Andava pela ciclovia que é assassina, sim porque quem a construiu não tinha a mínima noção do que estava fazendo. Começando pelas guias de concreto, divisando-a com o jardim, de 10 cm de altura por 25cm de largura mais ou menos, com um desnível bastante avantajado, a roda da frente encosta ali e tu é jogado no chão. Eu mesmo já caí algumas vezes e numa dessas, estava molenga, bati com a lateral do tórax e quebrei uma costela, que me doeu um mês inteiro. A última vez que caí foi por causa de uma flor do jardim, uma bromélia que acabara de desabrochar naquela manhã de sol, eu ia em direção ao canal 6 pegar o meu barco na garagem do Galeon e de repente a vi.
Vinha rápido, algo brilhou no canto direito do meu olho, olhei e parei nela e dela no chão. A roda da frente resvalou na guia, porque havia uma curva sutil, o chão estava molhado e cheio de poças, outras bicicletas vinham na contra mão prá cima de mim, tinha que andar perto da guia. Desta vez, estava mais preparado para cair, segurei-me na bicicleta e caí em cima dela praticamente, mas mesmo assim me machuquei um pouco embaixo do joelho e na coxa direita, estou dolorido até agora e já faz duas semanas do ocorrido. Praguejei, limpei a perna e o calção, levantei meio mancando e fui lá perto da flor, vê-la, sentir seu aroma maravilhoso, indescritível, de uma cor púrpura e branca belissimamente cheirosa, valeu ter parado. Literalmente caí por ela, essa me derrubou.

Além da guia de concreto, todas as ciclovias da cidade são de mão dupla e estreitas demais para isso. Existem ainda umas sinalizações pintadas numas pranchas de concreto armado, de 2m de altura, a cada 50m e em cima das guias, um absurdo. No dia que eu caí, se houvesse uma dessas pranchas de concreto no meu caminho, hoje com certeza não estaria escrevendo aqui.
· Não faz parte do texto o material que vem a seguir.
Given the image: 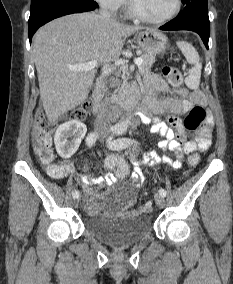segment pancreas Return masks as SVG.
Masks as SVG:
<instances>
[{
    "instance_id": "pancreas-1",
    "label": "pancreas",
    "mask_w": 233,
    "mask_h": 284,
    "mask_svg": "<svg viewBox=\"0 0 233 284\" xmlns=\"http://www.w3.org/2000/svg\"><path fill=\"white\" fill-rule=\"evenodd\" d=\"M143 62L139 65V72L145 73L150 71L153 63L155 62V56L151 54L144 53L141 56ZM123 84L113 93L112 100L116 103H123L128 100V85L126 82V76L122 75Z\"/></svg>"
}]
</instances>
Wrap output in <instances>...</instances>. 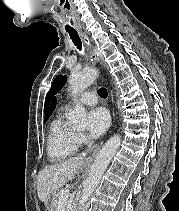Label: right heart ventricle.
<instances>
[{"instance_id":"1","label":"right heart ventricle","mask_w":179,"mask_h":211,"mask_svg":"<svg viewBox=\"0 0 179 211\" xmlns=\"http://www.w3.org/2000/svg\"><path fill=\"white\" fill-rule=\"evenodd\" d=\"M78 144L74 130L57 114L50 123L47 139V153L51 162L60 163L76 153Z\"/></svg>"}]
</instances>
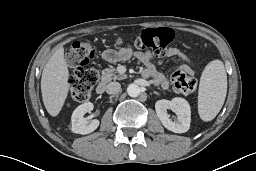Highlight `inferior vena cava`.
Wrapping results in <instances>:
<instances>
[{
    "mask_svg": "<svg viewBox=\"0 0 256 171\" xmlns=\"http://www.w3.org/2000/svg\"><path fill=\"white\" fill-rule=\"evenodd\" d=\"M121 90V85L118 82H110L106 86V92L108 94H116Z\"/></svg>",
    "mask_w": 256,
    "mask_h": 171,
    "instance_id": "obj_1",
    "label": "inferior vena cava"
}]
</instances>
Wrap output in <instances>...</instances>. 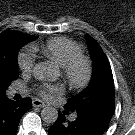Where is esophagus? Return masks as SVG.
<instances>
[{"mask_svg":"<svg viewBox=\"0 0 135 135\" xmlns=\"http://www.w3.org/2000/svg\"><path fill=\"white\" fill-rule=\"evenodd\" d=\"M33 106L34 107H45L46 104L43 101H41L40 99H34Z\"/></svg>","mask_w":135,"mask_h":135,"instance_id":"34e87169","label":"esophagus"}]
</instances>
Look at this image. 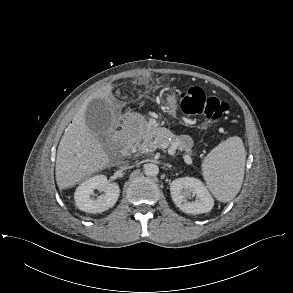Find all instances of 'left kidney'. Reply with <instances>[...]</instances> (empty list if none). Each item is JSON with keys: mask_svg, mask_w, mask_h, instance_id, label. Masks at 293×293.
Instances as JSON below:
<instances>
[{"mask_svg": "<svg viewBox=\"0 0 293 293\" xmlns=\"http://www.w3.org/2000/svg\"><path fill=\"white\" fill-rule=\"evenodd\" d=\"M170 192L175 205L188 214L207 213L214 206L213 197L197 178L183 177L173 180ZM193 196H196L195 201H189Z\"/></svg>", "mask_w": 293, "mask_h": 293, "instance_id": "obj_1", "label": "left kidney"}]
</instances>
Na volta para casa, um trânsito horrível, vim pela ciclovia do centro e não era possível respirar, a quantidade de carros parados nos dois sentidos, com a ciclovia no meio, um inferno. Para sair dali, vim pela calçada arborizada de jambolões do canal 3, com brisa vinda do mar, guias abaixadas, pedalei até a praia sem parar. No cruzamento da avenida da praia com o canal 3, o semáforo estava fechado para mim, muitos carros passando rápido, parei e esperei. Olhando no entorno, observei uma figurinha de uns 5 anos no máximo, de cabelos encaracolados, sentado em cima da lata de lixo no canteiro do meio entre as duas avenidas da praia, ele ali esperando não sei o que. Fiquei curioso e quis chegar perto dele o mais rápido possível e antes do sinal abrir para eu passar, passei e fui perto dele e disse:

  - E aí, tá jogado no lixo?

Brinquei com ele que me respondeu imediatamente que não, com um gesto de cabeça.

- Ah bom, senão ia te levar para minha casa!

O semáforo fechou e ele pegou uns limõezinhos e começou a fazer malabarismo na frente dos carros para ganhar uns trocados. Fui então atrás dele chamando:

- Oh jogado no lixo... oh jogado no lixo...

Ele nesse momento estava entre os carros parados recebendo moedinhas dos sensibilizados motoristas e aí ele olhou para mim e eu lhe disse:
- Vem cá que eu vou te dar um dinheiro!

Ele correu para a calçada do meio onde eu estava e ao meu lado esperou que eu abrisse a mochila e havia uma nota de R$ 10,00, dei a ele e lhe disse:

- Agora vai para tua casa e sai dessa poluição!

Ele saiu correndo olhando para a nota em sua mão, atravessou a rua e sumiu. Estou contando isso porque aquele garotinho pequeno daquele jeito, sentado em cima da lata do lixo, no canteiro central das duas movimentadas avenidas da praia, parecia um anjinho, daria umas belas imagens. Se ele respondesse que sim, que estava ali jogado no lixo, eu o traria para casa e cuidaria dele.